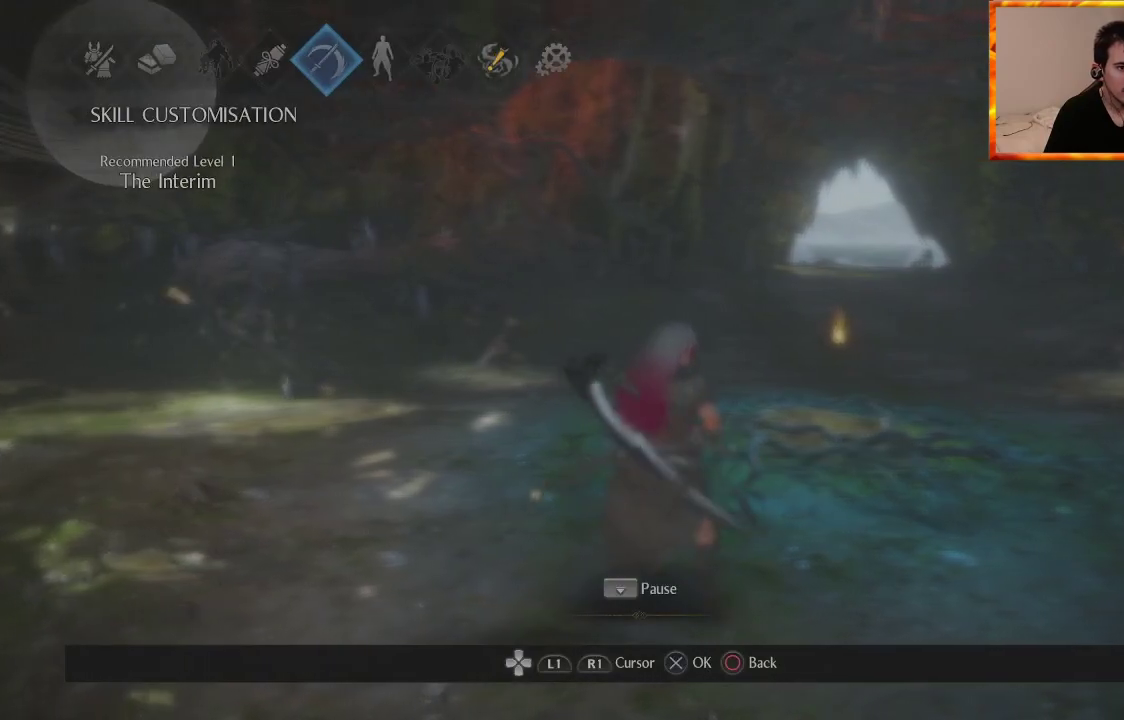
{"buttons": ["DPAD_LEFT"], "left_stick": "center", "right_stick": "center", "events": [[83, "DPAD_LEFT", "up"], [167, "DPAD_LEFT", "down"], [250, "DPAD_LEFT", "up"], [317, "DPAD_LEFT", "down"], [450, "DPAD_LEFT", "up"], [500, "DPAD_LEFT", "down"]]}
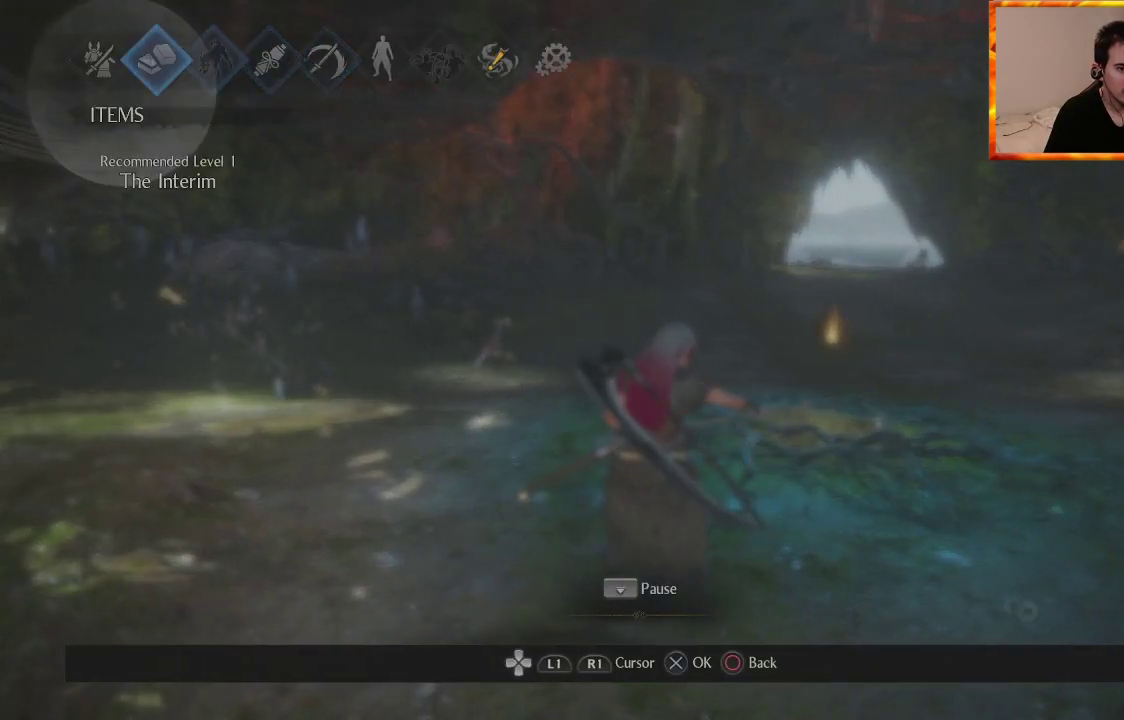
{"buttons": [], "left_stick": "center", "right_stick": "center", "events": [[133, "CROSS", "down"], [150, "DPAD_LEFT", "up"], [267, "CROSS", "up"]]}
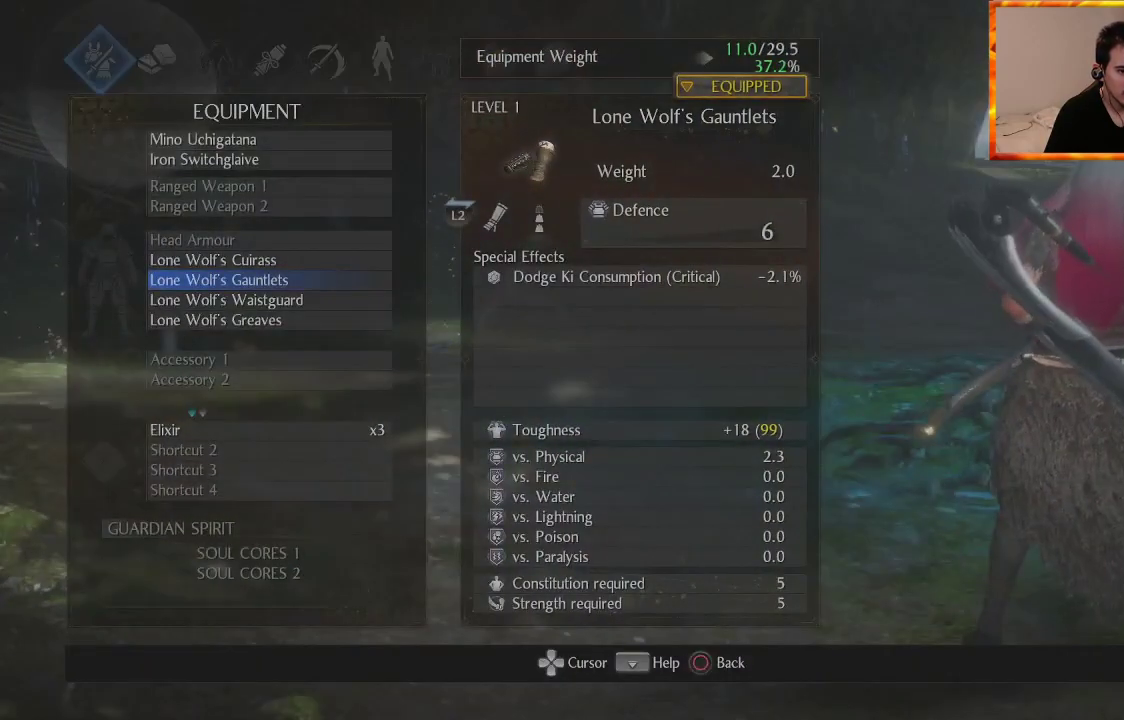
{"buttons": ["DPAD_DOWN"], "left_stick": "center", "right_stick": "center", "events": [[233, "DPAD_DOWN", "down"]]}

:: Exercise objective ::
With the pictures excluded, restate the material exactly as it stands.

:: Completed exercise ::
{"buttons": ["DPAD_LEFT"], "left_stick": "center", "right_stick": "center", "events": [[83, "DPAD_LEFT", "up"], [167, "DPAD_LEFT", "down"], [250, "DPAD_LEFT", "up"], [317, "DPAD_LEFT", "down"], [450, "DPAD_LEFT", "up"], [500, "DPAD_LEFT", "down"]]}
{"buttons": [], "left_stick": "center", "right_stick": "center", "events": [[133, "CROSS", "down"], [150, "DPAD_LEFT", "up"], [267, "CROSS", "up"]]}
{"buttons": ["DPAD_DOWN"], "left_stick": "center", "right_stick": "center", "events": [[233, "DPAD_DOWN", "down"]]}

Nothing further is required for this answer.